About this task »
Please transcribe the line with "410 381 29.73" and the lines after it through the end of the listing below, keeping both ends and nothing more.
___ Data extract ___
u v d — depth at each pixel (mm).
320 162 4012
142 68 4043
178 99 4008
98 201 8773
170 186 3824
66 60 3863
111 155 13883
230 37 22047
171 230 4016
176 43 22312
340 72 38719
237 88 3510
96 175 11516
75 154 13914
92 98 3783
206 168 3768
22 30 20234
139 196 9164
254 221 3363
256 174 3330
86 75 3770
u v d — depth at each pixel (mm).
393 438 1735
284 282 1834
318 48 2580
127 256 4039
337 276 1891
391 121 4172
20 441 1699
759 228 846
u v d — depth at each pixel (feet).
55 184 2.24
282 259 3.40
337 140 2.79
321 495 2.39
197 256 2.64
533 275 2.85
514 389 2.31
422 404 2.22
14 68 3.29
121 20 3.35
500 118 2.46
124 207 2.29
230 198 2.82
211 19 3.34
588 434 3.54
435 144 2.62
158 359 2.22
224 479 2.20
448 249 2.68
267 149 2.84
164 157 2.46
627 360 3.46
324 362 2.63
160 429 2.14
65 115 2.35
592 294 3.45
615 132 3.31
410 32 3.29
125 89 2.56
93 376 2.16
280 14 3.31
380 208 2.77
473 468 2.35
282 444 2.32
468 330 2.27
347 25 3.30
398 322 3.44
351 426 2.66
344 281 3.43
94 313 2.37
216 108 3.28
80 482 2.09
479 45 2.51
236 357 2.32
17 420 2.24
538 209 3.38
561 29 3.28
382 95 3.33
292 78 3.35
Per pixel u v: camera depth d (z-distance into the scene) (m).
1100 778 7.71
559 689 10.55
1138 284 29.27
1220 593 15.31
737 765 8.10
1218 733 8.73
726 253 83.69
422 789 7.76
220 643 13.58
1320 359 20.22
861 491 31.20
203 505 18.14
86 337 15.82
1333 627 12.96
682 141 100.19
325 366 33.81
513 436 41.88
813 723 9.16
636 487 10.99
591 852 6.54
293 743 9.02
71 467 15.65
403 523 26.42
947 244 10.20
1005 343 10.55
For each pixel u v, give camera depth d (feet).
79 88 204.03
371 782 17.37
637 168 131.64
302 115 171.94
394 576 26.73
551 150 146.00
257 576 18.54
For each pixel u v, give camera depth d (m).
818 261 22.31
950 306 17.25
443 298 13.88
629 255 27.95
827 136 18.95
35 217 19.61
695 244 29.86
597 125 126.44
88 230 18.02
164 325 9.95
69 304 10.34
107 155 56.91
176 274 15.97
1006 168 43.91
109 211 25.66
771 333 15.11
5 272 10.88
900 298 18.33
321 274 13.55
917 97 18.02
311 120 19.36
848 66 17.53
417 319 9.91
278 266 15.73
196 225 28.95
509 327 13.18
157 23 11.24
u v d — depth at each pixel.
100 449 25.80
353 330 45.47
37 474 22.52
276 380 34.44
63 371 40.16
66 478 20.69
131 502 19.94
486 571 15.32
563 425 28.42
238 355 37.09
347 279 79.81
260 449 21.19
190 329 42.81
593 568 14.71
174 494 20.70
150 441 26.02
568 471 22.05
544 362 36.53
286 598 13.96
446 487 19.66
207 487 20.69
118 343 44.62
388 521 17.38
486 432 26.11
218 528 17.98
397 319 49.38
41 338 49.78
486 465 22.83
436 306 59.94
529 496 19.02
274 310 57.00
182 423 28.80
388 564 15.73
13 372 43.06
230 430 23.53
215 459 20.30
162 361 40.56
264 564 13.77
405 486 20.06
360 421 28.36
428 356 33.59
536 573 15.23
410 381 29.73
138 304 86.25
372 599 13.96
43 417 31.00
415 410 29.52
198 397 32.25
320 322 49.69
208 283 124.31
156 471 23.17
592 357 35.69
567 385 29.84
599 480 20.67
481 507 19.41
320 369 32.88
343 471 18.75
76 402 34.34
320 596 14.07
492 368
___
Answer section »
410 381 29.73
138 304 86.25
372 599 13.96
43 417 31.00
415 410 29.52
198 397 32.25
320 322 49.69
208 283 124.31
156 471 23.17
592 357 35.69
567 385 29.84
599 480 20.67
481 507 19.41
320 369 32.88
343 471 18.75
76 402 34.34
320 596 14.07
492 368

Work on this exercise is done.